Please pray for Scotty's body to fight this pneumonia so he can get back home and recuperate. Pray for our safe travels to and from the hospital. Pray for Deborah as she prepares her classroom for the up-coming school year. Pray for Noah to have a peaceful week as he tries to understand why his Dad is sick again.

Back To The Hospital

August 1, 2013 Day 97...... Well just when we thought things were moving forward we took several steps back  today! Scotty got up this morning not feeling very well at all. He told Deborah he was okay and for her to go on for her eye exam. Kristin arrives to keep Noah and to help Scotty and she noticed he was not very alert. This was around 9:30. He was very confused and he just didn't seem himself. She called me and I headed over to their house. When I got there I realized he was short of breathe, very hot and shivering all over. His ankles and feet were very swollen and his left knee was swollen. I got the nurse on the phone from the oncologist's office and she had me call the ambulance. I was able to get Deborah and she finished her eye appointment and came right on. Kristin and I immediately started his oxygen he had at the house. The ambulance attendants arrive and they agreed he was too sick for me to drive him. We went to CMC main ER and was there until about 4:30 and they moved him to ICU. They moved him again around 8:30 to the progressive floor unit.
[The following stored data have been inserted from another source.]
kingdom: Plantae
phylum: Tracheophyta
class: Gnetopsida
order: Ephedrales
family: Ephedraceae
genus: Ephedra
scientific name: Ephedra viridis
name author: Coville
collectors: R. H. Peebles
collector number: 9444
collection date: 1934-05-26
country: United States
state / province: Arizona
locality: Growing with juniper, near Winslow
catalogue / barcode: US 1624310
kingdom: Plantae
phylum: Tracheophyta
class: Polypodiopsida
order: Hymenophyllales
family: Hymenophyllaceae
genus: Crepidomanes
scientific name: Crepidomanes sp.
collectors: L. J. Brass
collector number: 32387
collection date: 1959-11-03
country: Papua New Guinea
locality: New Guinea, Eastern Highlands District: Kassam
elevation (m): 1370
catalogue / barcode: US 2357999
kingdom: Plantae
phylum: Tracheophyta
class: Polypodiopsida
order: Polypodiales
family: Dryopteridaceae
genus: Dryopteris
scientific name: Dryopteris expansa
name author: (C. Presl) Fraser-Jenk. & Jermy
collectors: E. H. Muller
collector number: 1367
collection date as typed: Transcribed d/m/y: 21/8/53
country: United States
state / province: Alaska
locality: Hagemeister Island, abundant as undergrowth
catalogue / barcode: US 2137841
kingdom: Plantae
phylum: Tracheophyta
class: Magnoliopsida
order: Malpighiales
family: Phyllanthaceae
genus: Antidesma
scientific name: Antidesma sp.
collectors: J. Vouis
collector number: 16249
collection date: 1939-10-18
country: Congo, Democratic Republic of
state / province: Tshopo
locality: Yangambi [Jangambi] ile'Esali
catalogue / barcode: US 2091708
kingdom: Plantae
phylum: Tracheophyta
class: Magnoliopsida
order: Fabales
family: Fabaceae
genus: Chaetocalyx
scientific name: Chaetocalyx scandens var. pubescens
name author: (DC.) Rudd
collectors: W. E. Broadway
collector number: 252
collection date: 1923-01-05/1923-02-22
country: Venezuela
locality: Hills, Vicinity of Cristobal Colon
They told us with the amount of oxygen he was on he needed to be watched more carefully than if he were on a regular floor.  At this time they are telling us he has a very visible case of pneumonia in his right lung. They showed us the x-ray. They started IV antibiotics and are continuing to evaluate his problems. He has also developed some type of rash and we had 8 doctors tell us today that it was not shingles. So we are waiting to hear what they decide it is. And yes we had seen 8 doctors by the time the night was over and we had to tell his story 8 different times why we brought him in. JEEZ...They were taking him down for a CT scan sometime tonight of his lungs. We hope to know more in the morning. Deborah and I left the hospital around 6:45pm and stopped at a Penn Station in Charlotte for some food and a chance to thaw ! Those hospital rooms and ER rooms are so COLD ! Even the bathrooms make you shiver ! LOL !  I will go up for the early shift while Deborah takes care of some phone calls she needs to make and to situate Noah for the day.

My thoughts today are it is amazing how quick things can change in a matter of hours with one's health. Bobby and I were just over there last night and I took the pictures for the blog. Today he is a very sick man and he needs all the prayers he can get ! WOW !......

Please pray for Scotty, Deborah, and Noah. Also our brother Kenny who will be in CMC main in the am having a heart cath done.